Invasion. The word triggered a memory of yesterday’s ill-tempered exchange with Rosemary. She had been talking about invasion just before he climbed back on his bicycle and returned home, once he had switched off and stopped listening properly to what she was saying. Something about the countries that had fallen in just the last few weeks – France, Holland and Belgium in just a single day last month. Saying that Florence was convinced Britain would be next. Mr Churchill was doing a manful job of stiffening the nation’s resolve, but that was how most people felt: that there was a very good chance that, before long, there would be German boats landing on England’s beaches and German troops walking on England’s streets. Was that why she had not gone to her parents’ house, because she feared Hitler’s men might come across the North Sea and march right into Norfolk? He began to wish he had listened to what the damned Rosemary woman had been saying.

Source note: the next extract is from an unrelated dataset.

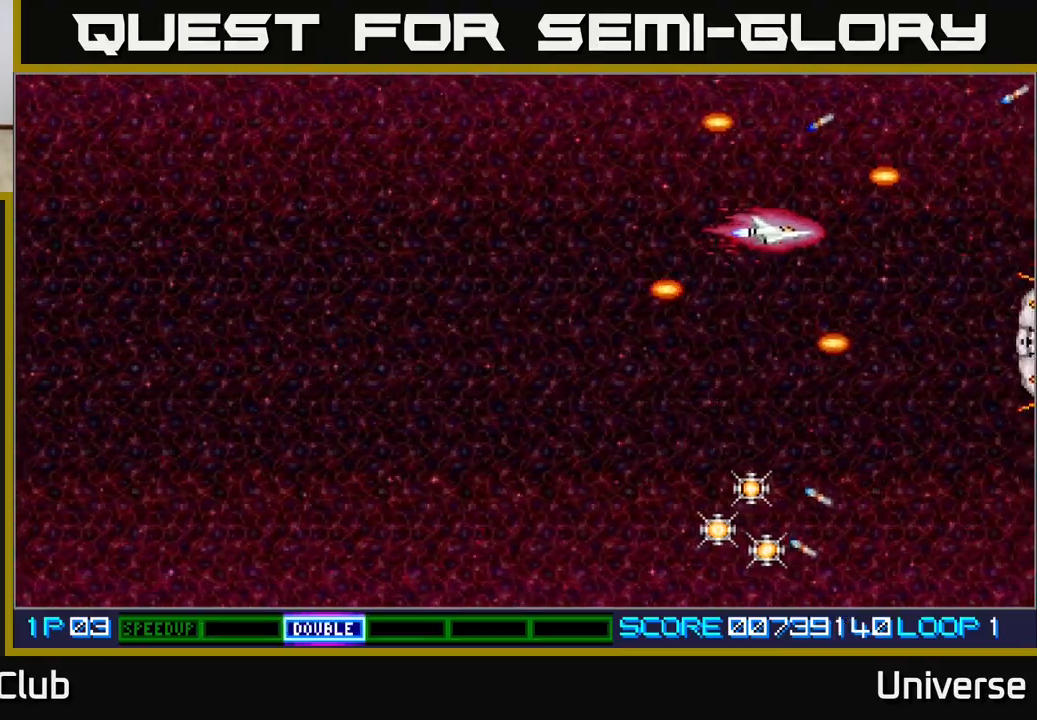
{"buttons": ["DPAD_DOWN"], "left_stick": "center", "events": [[33, "DPAD_RIGHT", "up"], [117, "DPAD_LEFT", "down"], [317, "DPAD_LEFT", "up"]]}
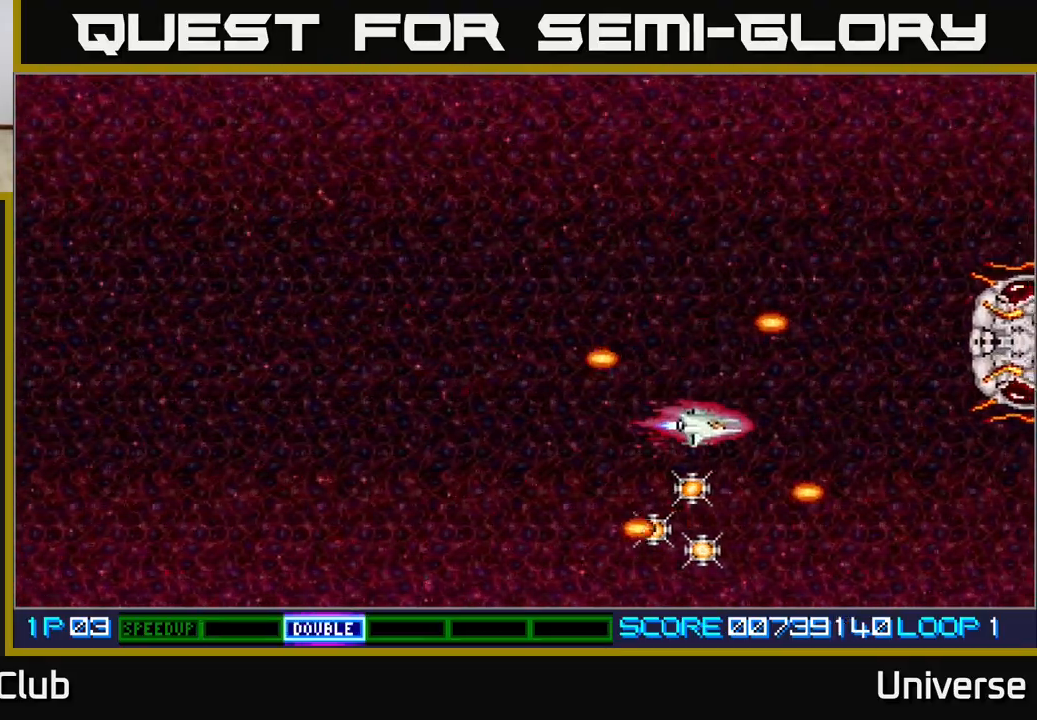
{"buttons": ["DPAD_UP"], "left_stick": "center", "events": [[67, "DPAD_LEFT", "down"], [200, "DPAD_LEFT", "up"], [367, "DPAD_LEFT", "down"], [400, "DPAD_LEFT", "up"], [450, "DPAD_RIGHT", "down"], [467, "DPAD_DOWN", "up"], [483, "DPAD_UP", "down"], [500, "DPAD_RIGHT", "up"]]}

James turned on his heel, avoiding the embarrassment of explaining why he was not among those on parade, and walked back to the porter’s lodge, this time going inside.
Another raised eyebrow semi-smile to the man on duty and straight to the pigeon-holes. Much less for him these days, now that term had finished. There was a letter inviting him to a lecture on birth control by Marie Stopes: Population Science and the Path to Radiant Motherhood. No, thank you. He wouldn’t go within a hundred yards of that woman, not since hearing that she had attended some conference in Berlin a couple of years after Hitler had become Chancellor. Completely unacceptable to lend aid and succour to the Nazis like that. The only exception: if you were going in order to poke a finger in the Germans’ eye, as Florence had done. But there were not many like Florence, not many at all.